===== EXTRAIT DU DOCUMENT =====
Lee Rocker au RH&B : la puissance brute du rockabilly

Lee Rocker au Red Hot & Blue. Photo courtoisie Colin-Earp Lavergne.

À la fin d’une version foudroyante de Rumble In Brighton, Lee Rocker a soulevé sa contrebasse d’un seul bras, comme pour souligner deux fois plutôt qu’une la puissance du classique des Stray Cats et de son idiome musical.

Par Philippe Rezzonico

C’est ce qu’il y a de bien avec Brian Setzer – en trio ou en big band – Slim Jim Phantom ou Rocker, qui était la vedette internationale du Red Hot & Blue Weekend présenté durant la fin de semaine de la Fête du Travail : ces artistes, héritiers de sang des pionniers du rock n’ roll, n’ont jamais perdu de vue l’essence de la musique qui les fait vibrer.

On peut dire la même chose avec The Lustre Kings, The Honeybees, Gizelle & Jittery Jack et autres Rocky Velvet venus d’ici ou d’ailleurs durant trois jours au théâtre Rialto où une bonne partie de l’assistance présente était vêtue comme il y a 50 ou 60 ans, ce qui faisait très chic dans le vieux théâtre d’une autre époque magnifiquement rénové.

Rocker, comme il l’avait fait lors de son passage en 2009 au Lion d’Or, lors de ce même festival, n’a pas ménagé la poudre, mais s’il ne jouait pas avec son instrument personnel.

« J’ai bien hâte de voir ce que je vais tirer de cette contrebasse (celle du contrebassiste des Lustre Kings) », a-t-il noté en coulisses, quelques instants avant qu’il ne monte sur scène.

– Vous aviez fait la même chose en 2009, c’est-à-dire jouer avec la contrebasse d’un autre musicien.

« Oui??? En effet, vous avez raison. Je fais parfois, quand je sais que l’instrument sera à la hauteur. »

– Et comment pouvez-vous en être sûr à l’avance?

« Ici, je connais l’artiste qui possède l’instrument et je connais la marque et le modèle de la contrebasse, faite aux États-Unis. Un modèle avec lequel je joue souvent. »
===== ENREGISTREMENTS DE DONNÉES =====
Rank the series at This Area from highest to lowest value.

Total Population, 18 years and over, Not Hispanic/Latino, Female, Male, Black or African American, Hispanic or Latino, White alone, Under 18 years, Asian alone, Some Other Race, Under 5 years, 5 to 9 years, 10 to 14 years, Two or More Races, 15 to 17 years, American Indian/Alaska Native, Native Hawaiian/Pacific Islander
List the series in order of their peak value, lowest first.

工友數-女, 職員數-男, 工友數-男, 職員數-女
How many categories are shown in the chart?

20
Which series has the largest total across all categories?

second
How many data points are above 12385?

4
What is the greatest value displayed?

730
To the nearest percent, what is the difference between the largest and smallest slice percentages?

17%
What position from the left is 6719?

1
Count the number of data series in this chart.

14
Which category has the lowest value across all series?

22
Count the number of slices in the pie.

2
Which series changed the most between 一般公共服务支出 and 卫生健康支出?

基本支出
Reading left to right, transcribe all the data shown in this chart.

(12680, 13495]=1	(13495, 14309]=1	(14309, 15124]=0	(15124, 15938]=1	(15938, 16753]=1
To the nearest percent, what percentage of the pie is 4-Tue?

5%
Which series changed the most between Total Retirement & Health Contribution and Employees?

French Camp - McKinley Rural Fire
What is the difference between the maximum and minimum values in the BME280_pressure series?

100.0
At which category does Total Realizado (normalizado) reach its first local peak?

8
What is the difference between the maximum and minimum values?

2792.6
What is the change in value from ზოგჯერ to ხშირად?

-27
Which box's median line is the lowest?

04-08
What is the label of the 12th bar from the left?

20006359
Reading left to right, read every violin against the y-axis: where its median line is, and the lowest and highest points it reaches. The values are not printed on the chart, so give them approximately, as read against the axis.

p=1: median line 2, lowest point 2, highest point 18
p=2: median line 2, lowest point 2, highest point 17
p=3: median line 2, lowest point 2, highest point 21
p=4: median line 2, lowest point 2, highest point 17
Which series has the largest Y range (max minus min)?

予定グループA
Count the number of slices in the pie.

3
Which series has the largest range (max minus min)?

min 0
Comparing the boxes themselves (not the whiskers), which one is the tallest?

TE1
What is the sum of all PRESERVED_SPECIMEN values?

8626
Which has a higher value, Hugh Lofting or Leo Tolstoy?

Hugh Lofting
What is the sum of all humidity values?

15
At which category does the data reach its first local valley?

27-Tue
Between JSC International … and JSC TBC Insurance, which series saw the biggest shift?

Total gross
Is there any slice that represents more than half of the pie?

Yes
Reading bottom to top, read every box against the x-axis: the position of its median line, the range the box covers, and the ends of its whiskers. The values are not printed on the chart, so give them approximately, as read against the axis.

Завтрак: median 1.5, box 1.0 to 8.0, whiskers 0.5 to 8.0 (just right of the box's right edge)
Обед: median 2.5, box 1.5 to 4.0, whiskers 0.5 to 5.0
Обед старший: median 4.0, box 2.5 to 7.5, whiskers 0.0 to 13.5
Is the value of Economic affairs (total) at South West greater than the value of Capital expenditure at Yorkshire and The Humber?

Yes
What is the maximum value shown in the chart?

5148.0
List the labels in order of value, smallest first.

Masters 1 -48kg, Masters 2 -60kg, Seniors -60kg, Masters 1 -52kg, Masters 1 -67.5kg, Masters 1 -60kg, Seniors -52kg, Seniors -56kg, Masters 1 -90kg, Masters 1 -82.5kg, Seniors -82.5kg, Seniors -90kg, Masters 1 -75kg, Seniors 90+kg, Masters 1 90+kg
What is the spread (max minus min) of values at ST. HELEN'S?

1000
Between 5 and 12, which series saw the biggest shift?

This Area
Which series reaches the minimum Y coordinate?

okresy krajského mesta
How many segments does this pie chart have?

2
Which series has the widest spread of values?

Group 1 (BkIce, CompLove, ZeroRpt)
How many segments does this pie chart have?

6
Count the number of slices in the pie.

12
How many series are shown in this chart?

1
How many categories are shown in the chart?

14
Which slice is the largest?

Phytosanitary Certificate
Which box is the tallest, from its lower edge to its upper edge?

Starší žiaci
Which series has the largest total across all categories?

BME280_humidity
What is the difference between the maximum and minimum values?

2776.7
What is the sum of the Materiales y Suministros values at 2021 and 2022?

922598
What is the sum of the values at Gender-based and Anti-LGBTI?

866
=====
* [TÂCHES À FAIRE]:
1 – Triez les enregistrements et recopiez chaque ligne qui contient le mot « first », en tenant compte des majuscules et des minuscules.
2 – Poursuivez l'article sur le concert de Lee Rocker en écrivant la suite de son dernier paragraphe.
L'article sur le concert de Lee Rocker et les enregistrements ne viennent pas de la même source.

* [RÉSULTATS PAR TÂCHE]:
1 –
List the series in order of their peak value, lowest first.
At which category does Total Realizado (normalizado) reach its first local peak?
At which category does the data reach its first local valley?
List the labels in order of value, smallest first.

2 –
Il n’y a aucun doute que Rocker est familier avec ladite contrebasse qui a été mise à forte contribution d’entrée de jeu avec Bulletproof. Tout au long de sa prestation, Rocker a alterné avec les classiques des Stray Cats (Stray Cat Strut, Built For Speed, Blast Off), ses propres compositions (Miracle In Memphis, Running From the Hounds) et des titres récemment enregistrés de l’album Night Train To Memphis, ce qui nous a permis d’entendre une kyrielle de titres gravés par Elvis chez Sun Records.

Photo courtoisie Colin-Earp Lavergne.

Cette fois, les That’s All Right, Blue Moon of Kentucky et Good Rockin’ Tonight étaient interprétées par un quatuor plutôt qu’un trio, mais Rocker et ses guitaristes (Buzz Campbell et Brophy Dale) et son batteur (Jimmy Sage) ont respecté à la perfection les tempos et les structures. Pas question de jouer ça à la vitesse folle des compos des Stray Cats, par exemple.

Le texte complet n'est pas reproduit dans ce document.